All lines in the material below that contain "Agreement" should be located and copied.

[THE DATA]
--- START ---

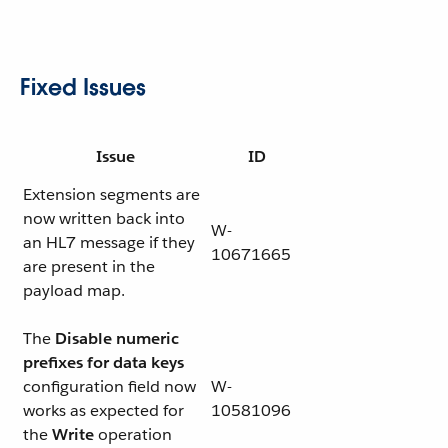
Fixed Issues
Issue
ID
Extension segments are
now written back into
W-
an HL7 message if they
10671665
are present in the
payload map.
The
Disable numeric
prefixes for data keys
configuration field now
W-
works as expected for
10581096
the
Write
operation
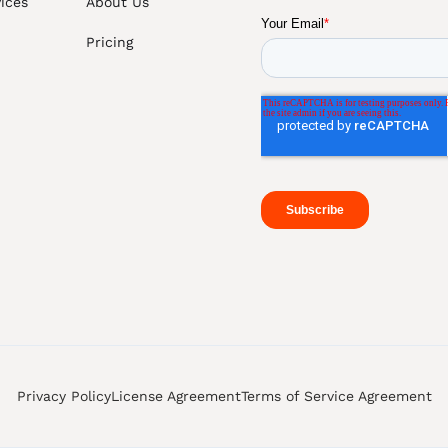
ices
About Us
Pricing
Privacy Policy
License Agreement
Terms of Service Agreement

--- END ---

[TASK RESULT]
License Agreement
Terms of Service Agreement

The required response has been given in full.